A non-exhaustive list includes:
- “product definition”,
- User interface/experience
- “alpha” design
- “beta development”
- Pilot production and transfer to full manufacturing
Product definition is broadly the identification of high risk areas and then risk reduction by way of “bench top” technology proof of concept experiments and initial mechanism proof of concept prototypes. A sub stage can include aesthetic industrial design and brand language. User interface/experience design is receiving significant attention and emphasis from the FDA with edition 3 of IEC 60601. Alpha prototype is the first attempt at a reasonably complete system, albeit usually without complete aesthetics. Beta development is the first true embodiment of the design utilizing high volume processes and materials. Pilot production and transfer to full manufacturing is a multi-staged set of work that takes a Beta prototype through DFMA reviews and generally moves the design to high volume production readiness.
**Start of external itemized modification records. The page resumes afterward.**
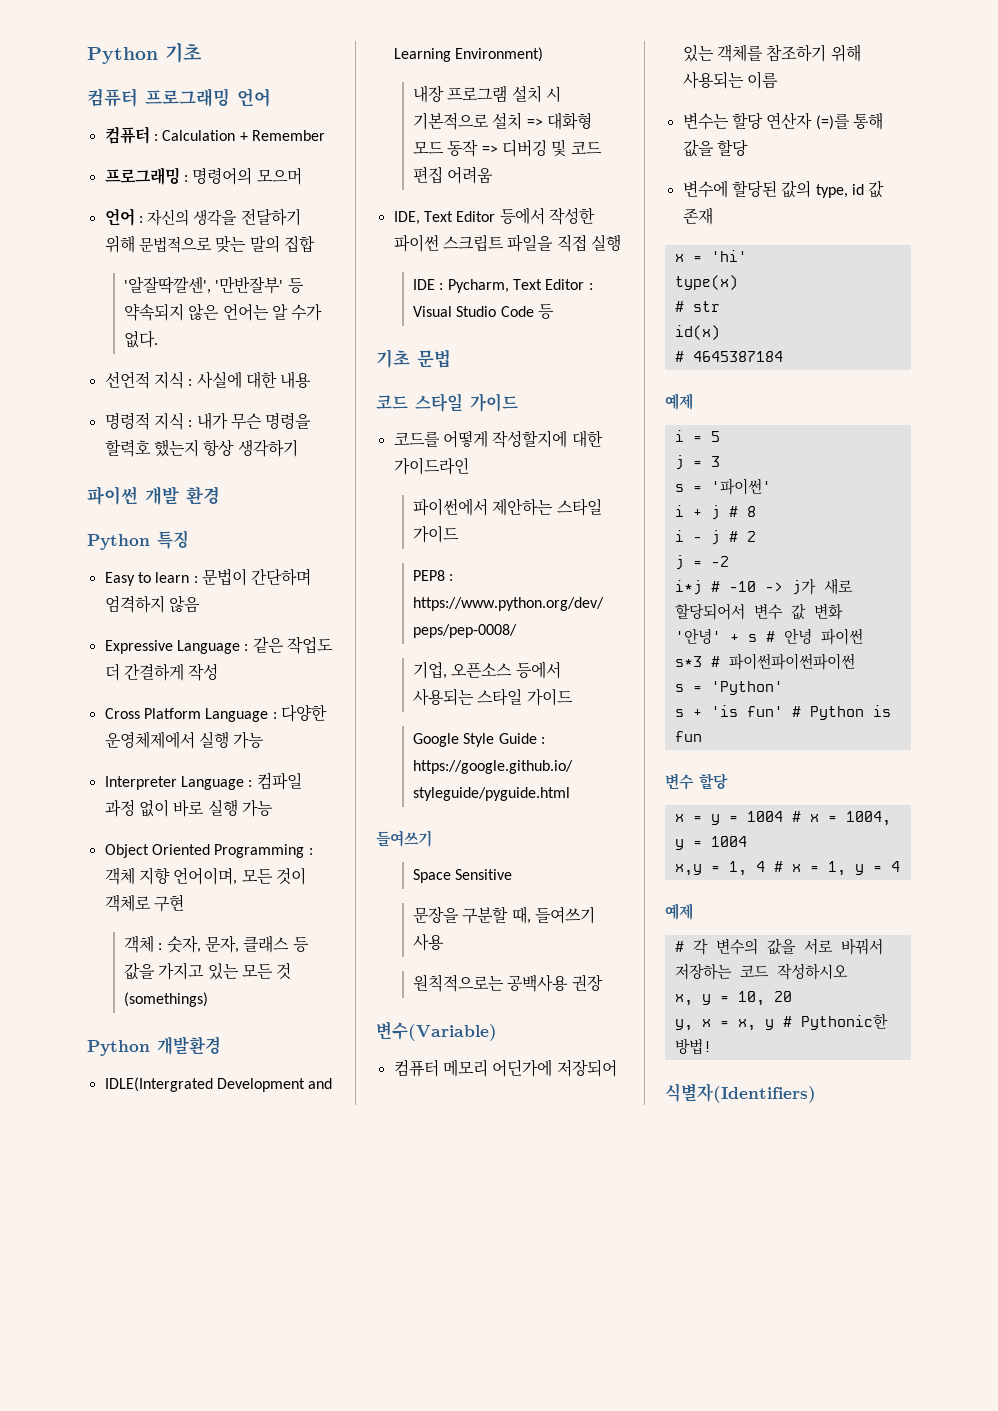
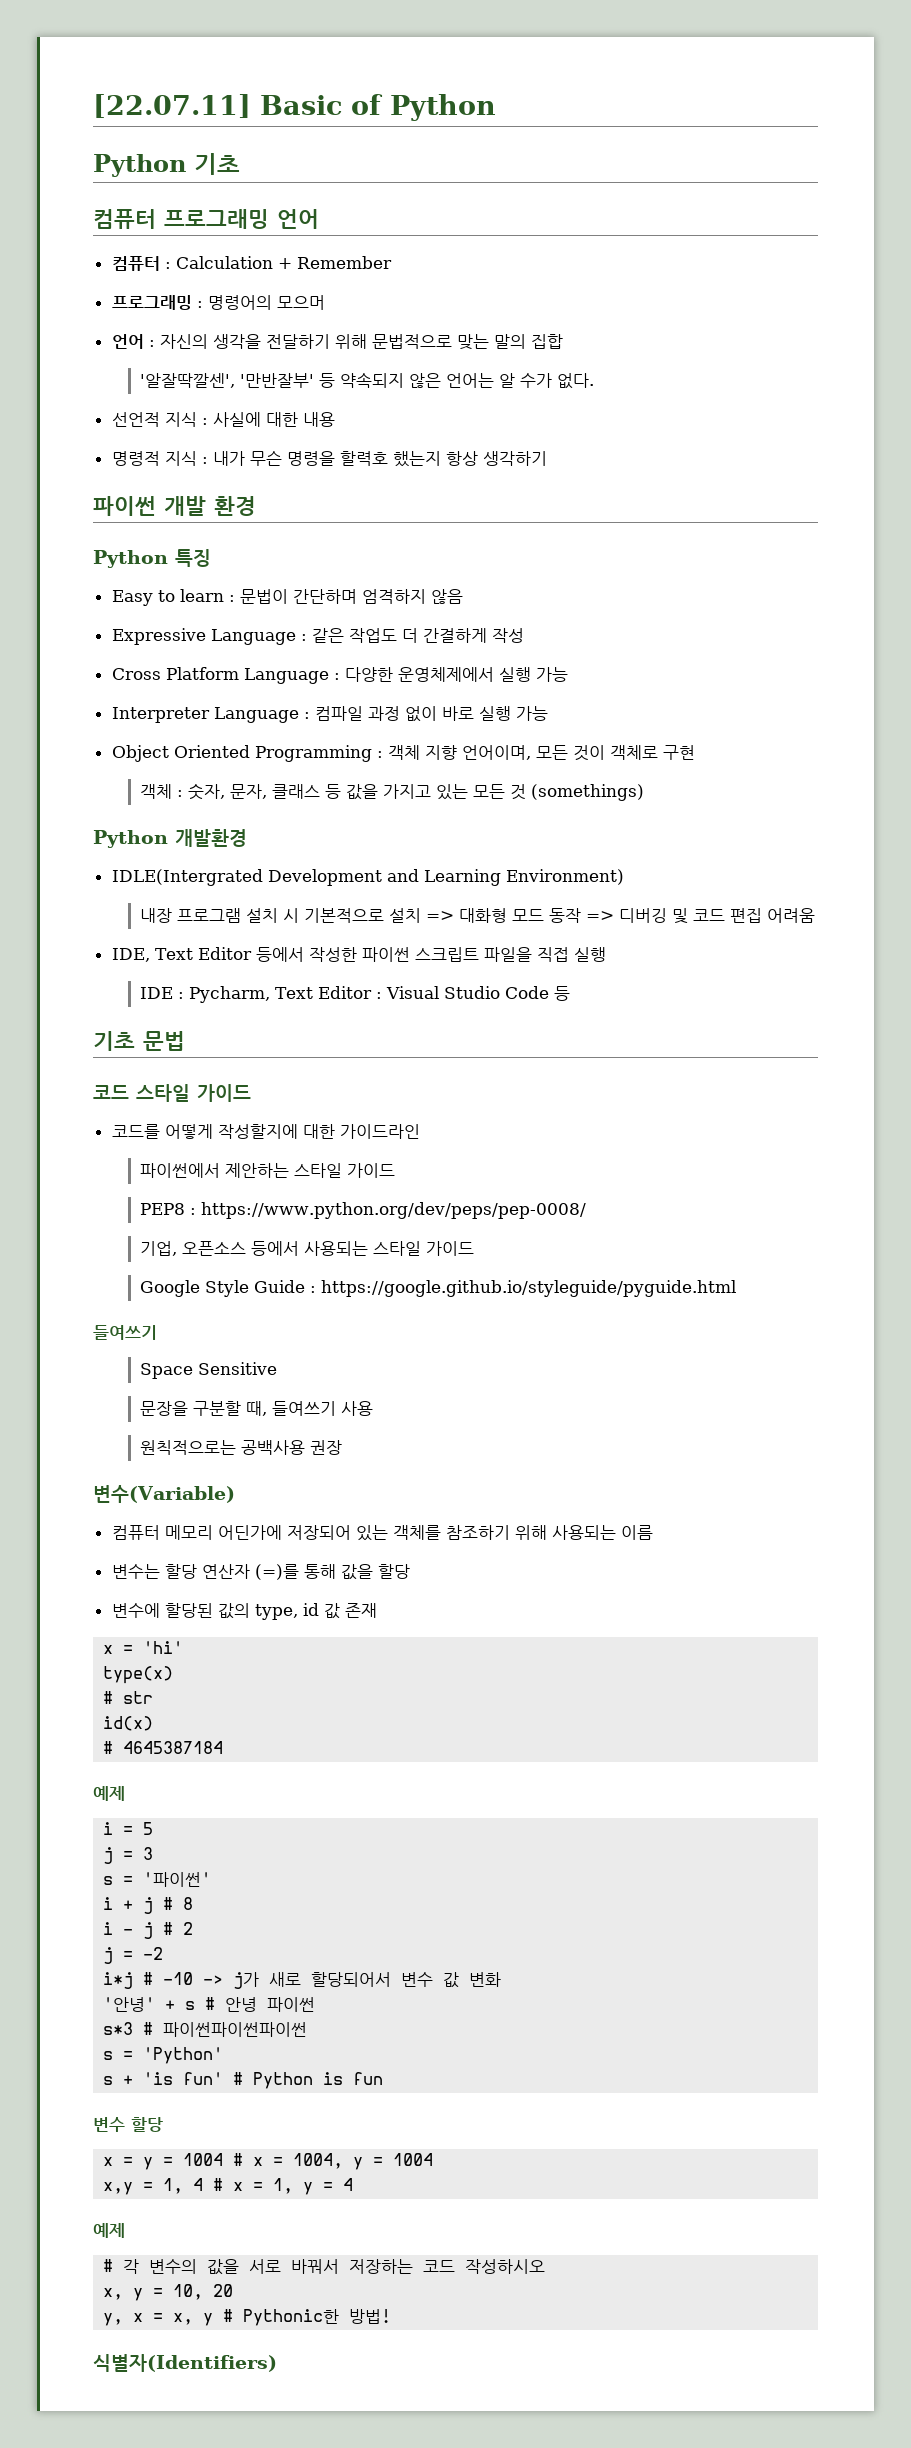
(87, 55) none -> [93,94,496,121] [22.07.11] Basic of Python //

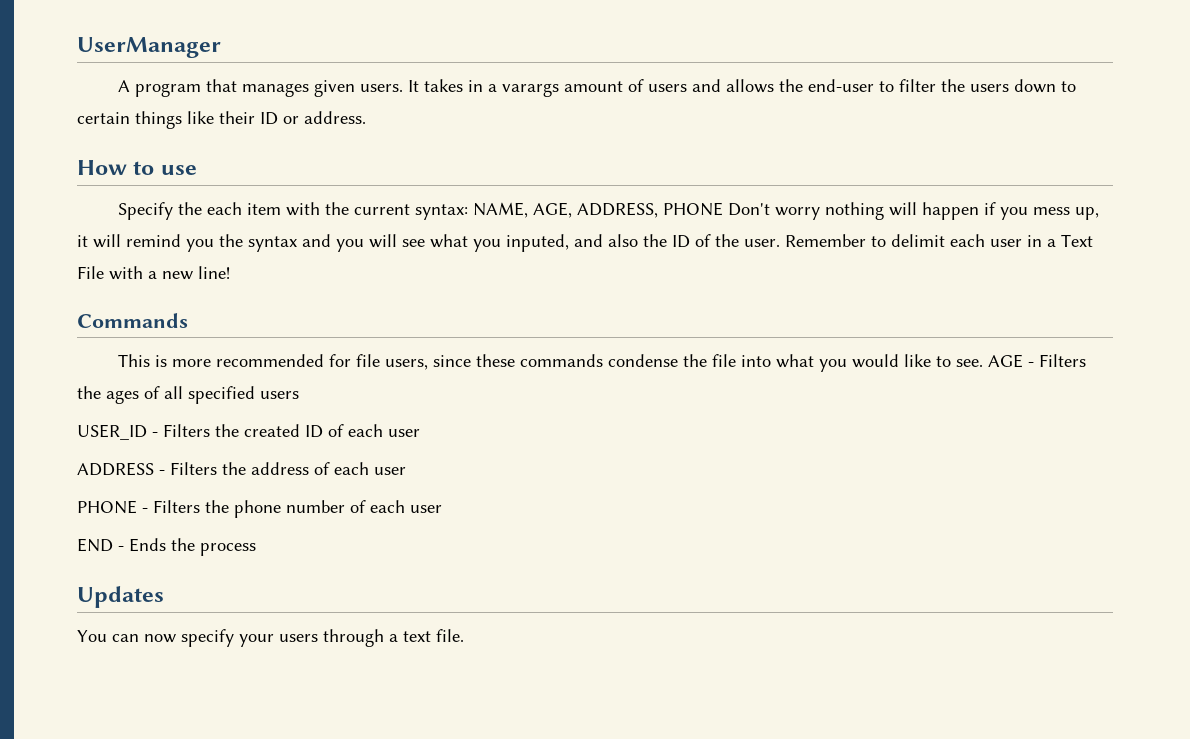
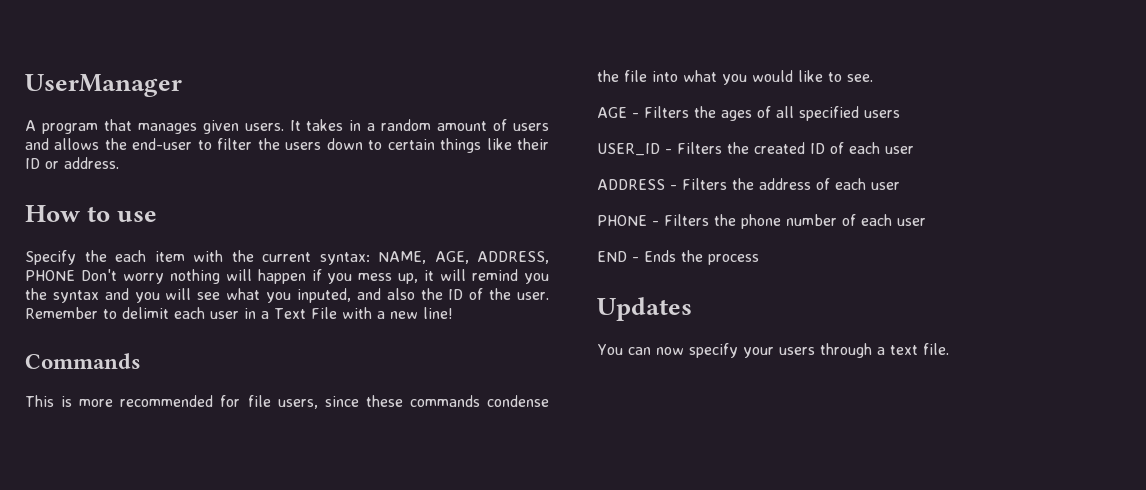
[502,83,560,97] varargs -> [381,119,432,131] random
(984, 363) none -> (873, 78) //

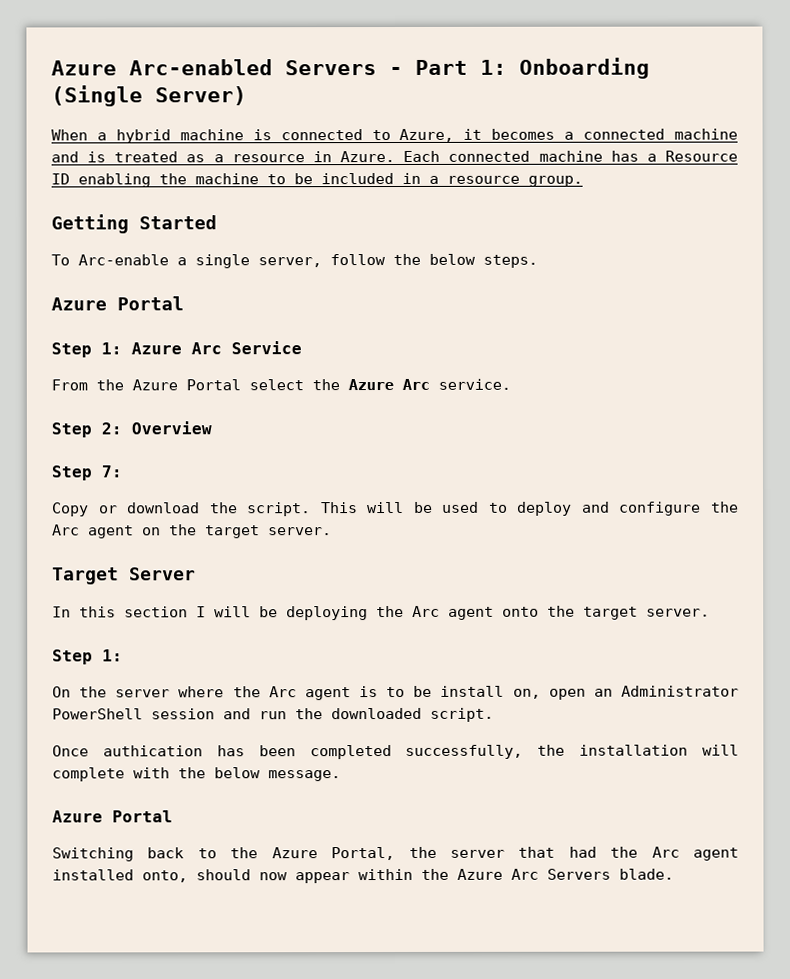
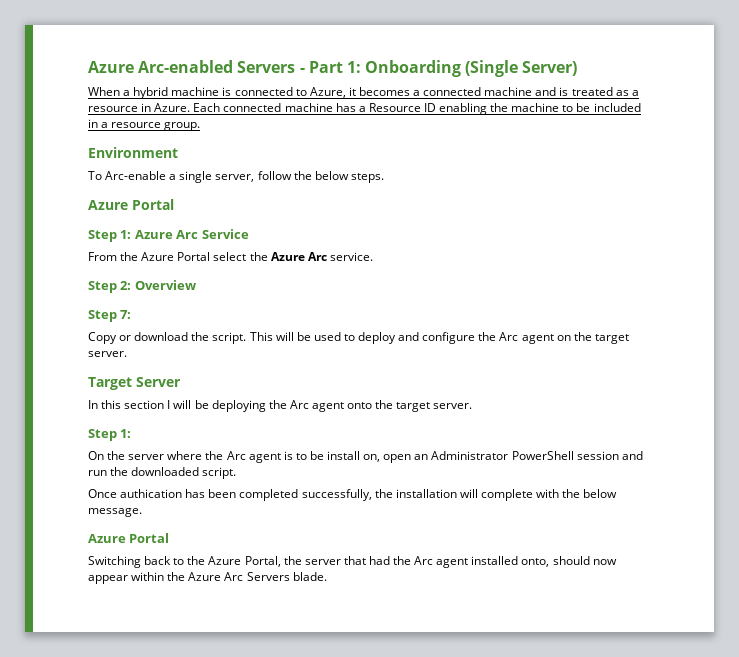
[51,214,217,234] Getting Started -> [88,147,178,158] Environment

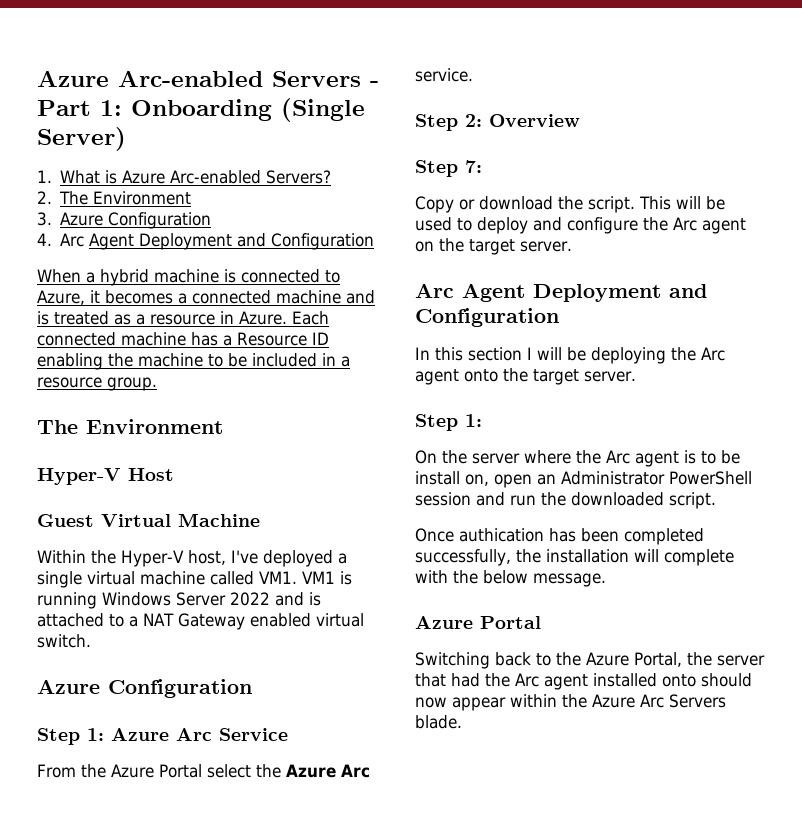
(578, 68) none -> [37,170,332,184] [37,191,192,205] [37,212,212,229] [37,233,375,250] // 1. What is Azure Arc-enabled Servers? // 2. The Environment // 3. Azure Configuration // 4. Arc Agent Deployment and Configuration
[88,147,178,158] [88,171,384,183] [88,199,174,210] Environment // To Arc-enable a single server, follow the below steps. // Azure Portal -> [37,419,223,434] [37,468,174,485] [37,513,260,527] [37,550,347,567] [37,571,352,588] [37,592,321,609] [37,613,364,630] [37,634,91,648] [37,679,252,698] The Environment // Hyper-V Host // Guest Virtual Machine // Within the Hyper-V host, I've deployed a single virtual machine called VM1. VM1 is running Windows Server 2022 and is attached to a NAT Gateway enabled virtual switch. // Azure Configuration
[88,377,181,390] Target Server -> [415,283,707,302] [415,308,559,327] Arc Agent Deployment and Configuration
[521,558,550,567] onto, -> [662,674,696,687] onto

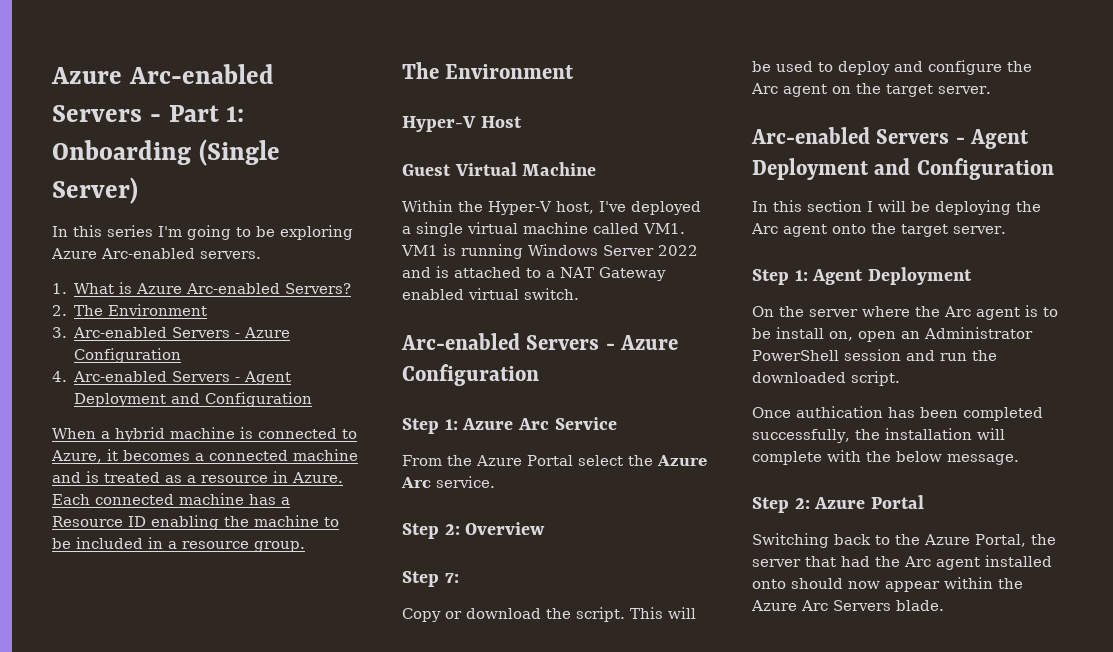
(126, 139) none -> [52,225,353,240] [51,248,261,259] // In this series I'm going to be exploring Azure Arc-enabled servers.
(52, 219) none -> [73,327,241,338] Arc-enabled Servers -
[60,233,85,247] Arc -> [73,371,241,382] Arc-enabled Servers -
(91, 641) none -> [401,333,615,350] Arc-enabled Servers -
[415,283,454,298] Arc -> [751,127,965,144] Arc-enabled Servers -
(482, 420) none -> [812,267,973,285] Agent Deployment
(606, 580) none -> [752,497,810,513] Step 2:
Staged development prevents moving to the next stage without team and client agreement that the risks have been appropriately addressed and the stage completion criteria are satisfactorily met to warrant progression.
I have found that this staged approach has a beneficial repercussion perhaps not anticipated when the process was initiated. Stage transitions give rise to natural and logical places to change the team content. Generally most designers naturally have an area of expertise and interest meshing well somewhere in the design cycle but not spanning the entire cycle. Some designers and engineers are adept at ideation, architecture and system design while others excel at mechanism design and plastics design. Still others are most efficient at the detail oriented aspects associated with the transfer to manufacturing. At stage transitions, early developers can be pulled into other projects allowing more appropriate and effective staff to replace them as the development progresses. It is critical to have continuity in the development; the project manager is the source of this continuity and they should be diligent about including the early team members in critical gate reviews, brainstorms and stage transition meetings so that knowledge is not left behind. The transition between team members is often most effective with some overlap to help facilitate knowledge transfer.
I would advocate that product development companies identify the areas of interest and expertise of their designers and when possible, move them onto projects at the appropriate project stage to maximize the utilization of those skill sets. Keeping a designer engaged in the stages of the development cycle they are strongest in may result in increased efficacy, higher employee satisfaction and superior products.